Fear and attraction. A toxic combination.

And yet, I’m a skilled manipulator, too. I’ve spent months getting inside Grayson’s psyche, studying his compulsions, learning what makes him tick. He’s highly intelligent and methodical, but he’s also vulnerable.

Grayson walks a little ahead, his broad shoulders tense. He glances back to ensure I’m keeping up.

“I can’t go on like this,” I say, my bare feet dragging, my heels long gone.

I’m not sure if I’m talking more about my emotional state or the fiery pain consuming my body. Both are wearing on me, and I drop to my knees.

Grayson kneels beside me and pulls my shoulder bag over my head. “You have meds in here?”

“I do, but they won’t help. I’m too far gone.” The only thing to help the pain at this point would be to knock me unconscious.
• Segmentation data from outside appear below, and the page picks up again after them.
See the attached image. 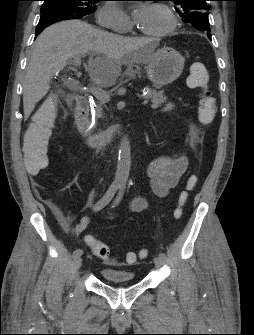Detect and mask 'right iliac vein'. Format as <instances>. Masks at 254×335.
Here are the masks:
<instances>
[{"label":"right iliac vein","mask_w":254,"mask_h":335,"mask_svg":"<svg viewBox=\"0 0 254 335\" xmlns=\"http://www.w3.org/2000/svg\"><path fill=\"white\" fill-rule=\"evenodd\" d=\"M82 265V258L80 256L74 257V268L77 270Z\"/></svg>","instance_id":"63e3f726"}]
</instances>
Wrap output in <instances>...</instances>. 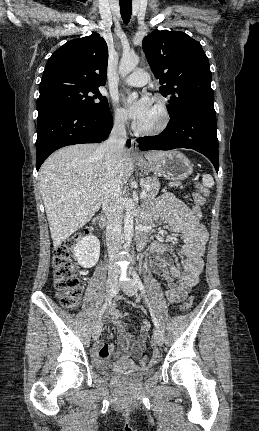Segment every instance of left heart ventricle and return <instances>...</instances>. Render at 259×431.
<instances>
[{
	"label": "left heart ventricle",
	"mask_w": 259,
	"mask_h": 431,
	"mask_svg": "<svg viewBox=\"0 0 259 431\" xmlns=\"http://www.w3.org/2000/svg\"><path fill=\"white\" fill-rule=\"evenodd\" d=\"M160 119H161V115H160L159 109L156 106V104L152 102V105L150 107L148 114L142 121L137 123V125L143 129H151L159 124Z\"/></svg>",
	"instance_id": "left-heart-ventricle-1"
}]
</instances>
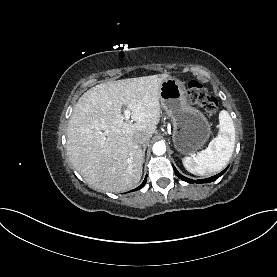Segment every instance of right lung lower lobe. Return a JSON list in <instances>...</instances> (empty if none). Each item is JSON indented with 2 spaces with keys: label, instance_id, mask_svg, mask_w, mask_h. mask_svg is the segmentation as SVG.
Segmentation results:
<instances>
[{
  "label": "right lung lower lobe",
  "instance_id": "98d812e1",
  "mask_svg": "<svg viewBox=\"0 0 277 277\" xmlns=\"http://www.w3.org/2000/svg\"><path fill=\"white\" fill-rule=\"evenodd\" d=\"M146 180H147V177L145 178V180L143 181V183H142L138 188H136L135 190H138V189L143 188L144 185H145V183H146ZM135 190H133V191H135Z\"/></svg>",
  "mask_w": 277,
  "mask_h": 277
}]
</instances>
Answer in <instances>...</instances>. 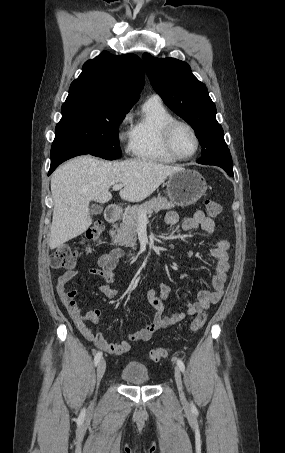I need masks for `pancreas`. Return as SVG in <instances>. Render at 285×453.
I'll list each match as a JSON object with an SVG mask.
<instances>
[{
    "mask_svg": "<svg viewBox=\"0 0 285 453\" xmlns=\"http://www.w3.org/2000/svg\"><path fill=\"white\" fill-rule=\"evenodd\" d=\"M174 208V204L171 201H168L165 197L158 196L157 198H152L149 201L144 202L140 206H133L125 210L120 223L114 225L115 231L111 232L113 240L121 246L131 247L136 249V240H137V228L140 220V212L147 214H152L153 212H158L160 210H169Z\"/></svg>",
    "mask_w": 285,
    "mask_h": 453,
    "instance_id": "pancreas-1",
    "label": "pancreas"
}]
</instances>
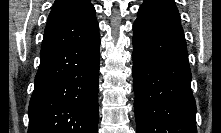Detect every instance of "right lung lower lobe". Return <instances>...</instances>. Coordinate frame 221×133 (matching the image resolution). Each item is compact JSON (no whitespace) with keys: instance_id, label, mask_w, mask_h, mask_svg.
Masks as SVG:
<instances>
[{"instance_id":"98d812e1","label":"right lung lower lobe","mask_w":221,"mask_h":133,"mask_svg":"<svg viewBox=\"0 0 221 133\" xmlns=\"http://www.w3.org/2000/svg\"><path fill=\"white\" fill-rule=\"evenodd\" d=\"M99 31L80 45L41 48L28 133H97Z\"/></svg>"}]
</instances>
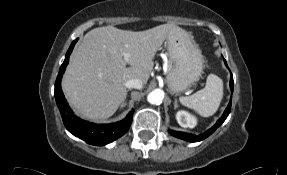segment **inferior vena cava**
Instances as JSON below:
<instances>
[{"instance_id":"obj_1","label":"inferior vena cava","mask_w":287,"mask_h":175,"mask_svg":"<svg viewBox=\"0 0 287 175\" xmlns=\"http://www.w3.org/2000/svg\"><path fill=\"white\" fill-rule=\"evenodd\" d=\"M127 88L141 89L143 87V82L140 79H130L125 82Z\"/></svg>"}]
</instances>
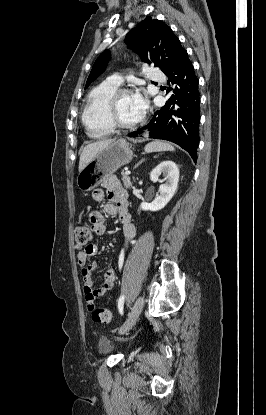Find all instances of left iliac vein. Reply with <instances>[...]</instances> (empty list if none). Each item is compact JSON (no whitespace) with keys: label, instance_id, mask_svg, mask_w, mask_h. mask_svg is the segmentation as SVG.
Wrapping results in <instances>:
<instances>
[{"label":"left iliac vein","instance_id":"left-iliac-vein-1","mask_svg":"<svg viewBox=\"0 0 266 415\" xmlns=\"http://www.w3.org/2000/svg\"><path fill=\"white\" fill-rule=\"evenodd\" d=\"M143 307H144V298L140 296L136 300L131 312L128 315L127 320L125 321L123 326L120 328V331H119L120 334H124V333L128 332L134 326V324L136 323Z\"/></svg>","mask_w":266,"mask_h":415}]
</instances>
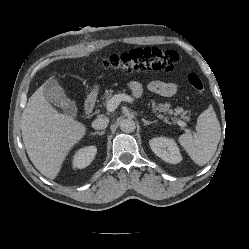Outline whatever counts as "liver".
<instances>
[{
	"label": "liver",
	"instance_id": "obj_1",
	"mask_svg": "<svg viewBox=\"0 0 249 249\" xmlns=\"http://www.w3.org/2000/svg\"><path fill=\"white\" fill-rule=\"evenodd\" d=\"M44 84L28 99L21 117V130L33 165L41 174L54 179L68 152L84 137L86 127L48 103L43 94Z\"/></svg>",
	"mask_w": 249,
	"mask_h": 249
}]
</instances>
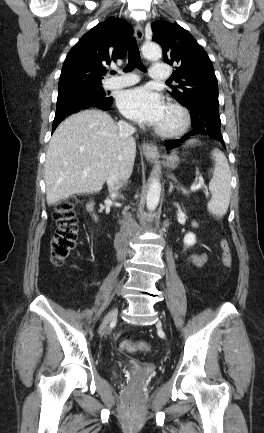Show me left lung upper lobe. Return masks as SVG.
<instances>
[{"label": "left lung upper lobe", "mask_w": 264, "mask_h": 433, "mask_svg": "<svg viewBox=\"0 0 264 433\" xmlns=\"http://www.w3.org/2000/svg\"><path fill=\"white\" fill-rule=\"evenodd\" d=\"M152 40L163 49L164 61L175 64L172 78L179 83L169 94L188 107L204 101L218 102V84L211 60L184 28L168 21L152 23Z\"/></svg>", "instance_id": "left-lung-upper-lobe-1"}]
</instances>
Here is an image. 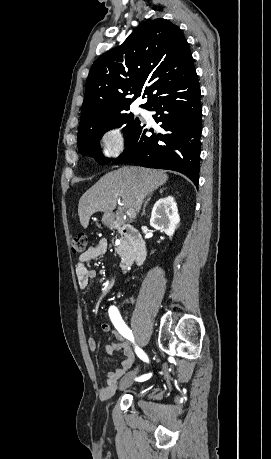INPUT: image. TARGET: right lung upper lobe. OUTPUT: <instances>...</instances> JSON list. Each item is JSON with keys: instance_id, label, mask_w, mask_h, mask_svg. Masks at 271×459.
<instances>
[{"instance_id": "obj_1", "label": "right lung upper lobe", "mask_w": 271, "mask_h": 459, "mask_svg": "<svg viewBox=\"0 0 271 459\" xmlns=\"http://www.w3.org/2000/svg\"><path fill=\"white\" fill-rule=\"evenodd\" d=\"M194 72L191 51L179 27L163 18L143 21L122 45L92 65L80 122L126 112L141 94L150 101ZM131 94L133 98L126 97Z\"/></svg>"}]
</instances>
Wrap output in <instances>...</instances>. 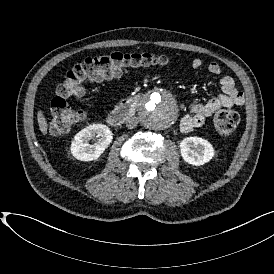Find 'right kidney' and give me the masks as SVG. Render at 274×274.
<instances>
[{"label": "right kidney", "mask_w": 274, "mask_h": 274, "mask_svg": "<svg viewBox=\"0 0 274 274\" xmlns=\"http://www.w3.org/2000/svg\"><path fill=\"white\" fill-rule=\"evenodd\" d=\"M97 138L94 144L89 141ZM113 139V133L110 128L104 124H91L79 131L71 143L72 155L81 161H92L100 157L110 145Z\"/></svg>", "instance_id": "ca27d5eb"}]
</instances>
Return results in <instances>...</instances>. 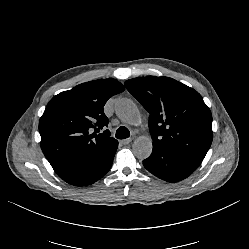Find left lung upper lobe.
<instances>
[{
	"instance_id": "obj_1",
	"label": "left lung upper lobe",
	"mask_w": 249,
	"mask_h": 249,
	"mask_svg": "<svg viewBox=\"0 0 249 249\" xmlns=\"http://www.w3.org/2000/svg\"><path fill=\"white\" fill-rule=\"evenodd\" d=\"M127 90L150 114L153 145L203 159L213 139L212 114L194 89L168 77H137Z\"/></svg>"
}]
</instances>
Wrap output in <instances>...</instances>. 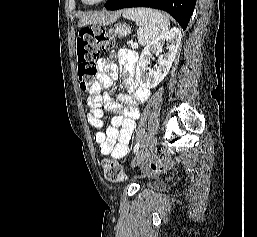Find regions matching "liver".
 I'll list each match as a JSON object with an SVG mask.
<instances>
[{"mask_svg": "<svg viewBox=\"0 0 257 237\" xmlns=\"http://www.w3.org/2000/svg\"><path fill=\"white\" fill-rule=\"evenodd\" d=\"M121 15V12H116L114 14H102V13H95L90 16H86L82 18L78 25L82 26L88 23H103V24H108L116 21L119 16Z\"/></svg>", "mask_w": 257, "mask_h": 237, "instance_id": "6515ba94", "label": "liver"}]
</instances>
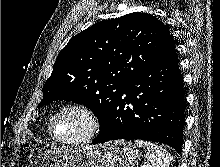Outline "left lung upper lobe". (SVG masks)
I'll return each instance as SVG.
<instances>
[{
  "label": "left lung upper lobe",
  "instance_id": "left-lung-upper-lobe-1",
  "mask_svg": "<svg viewBox=\"0 0 220 167\" xmlns=\"http://www.w3.org/2000/svg\"><path fill=\"white\" fill-rule=\"evenodd\" d=\"M173 51L169 28L151 14L134 12L96 23L59 53L38 107L55 100L83 104L101 129L128 81Z\"/></svg>",
  "mask_w": 220,
  "mask_h": 167
}]
</instances>
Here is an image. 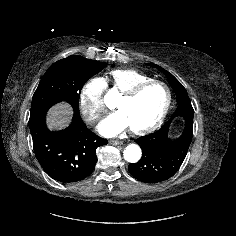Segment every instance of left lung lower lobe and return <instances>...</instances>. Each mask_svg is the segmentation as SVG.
I'll return each instance as SVG.
<instances>
[{"label": "left lung lower lobe", "mask_w": 236, "mask_h": 236, "mask_svg": "<svg viewBox=\"0 0 236 236\" xmlns=\"http://www.w3.org/2000/svg\"><path fill=\"white\" fill-rule=\"evenodd\" d=\"M176 117L184 119L185 127L182 135L172 140L169 130ZM192 134L193 107L191 102H184L177 106L172 117L161 129L135 140L142 149V157L137 163L129 164V172L134 178L145 183H158L171 178L186 157Z\"/></svg>", "instance_id": "1"}]
</instances>
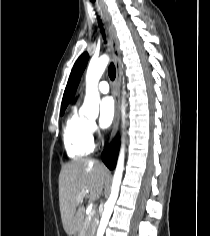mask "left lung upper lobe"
I'll return each instance as SVG.
<instances>
[{
    "label": "left lung upper lobe",
    "mask_w": 210,
    "mask_h": 236,
    "mask_svg": "<svg viewBox=\"0 0 210 236\" xmlns=\"http://www.w3.org/2000/svg\"><path fill=\"white\" fill-rule=\"evenodd\" d=\"M89 55L87 52L83 53L78 60L76 61L72 72L69 77V81L67 83L65 93L63 96V101H62V113L64 112L65 108L67 105L71 102L73 99L77 86L80 82V78L82 76V73L87 65Z\"/></svg>",
    "instance_id": "obj_1"
}]
</instances>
It would be a welcome break from this reality, honestly.

I notice the blood staining his damp shirt as he rummagesthrough my purse until he finds painkillers. He thumbs out two and feeds them to me, forcing my mouth open. “Chew them,” he orders.

I’m too drained to argue. I break each pill in half with my teeth and swallow the bitter chunks until the pills are dissolved. “You’re hurt,” I say, nodding to his shoulder.

He doesn’t acknowledge the wound. Instead, Grayson scoops me into his arms effortlessly, carrying me against his chest once again.

I’m too drained to argue this point also, and simply link my arms around his neck. “A lot of women end up with men like their fathers,” I say, my fingertips tracing his skin. “I admit, I used to judge some of my patients pretty harshly for that, but I guess I’m no different.”

He doesn’t remark as he wades through the shallow stream, just holds me securely against him, focused ahead.

“Do you have any idea where you’re going?” I ask.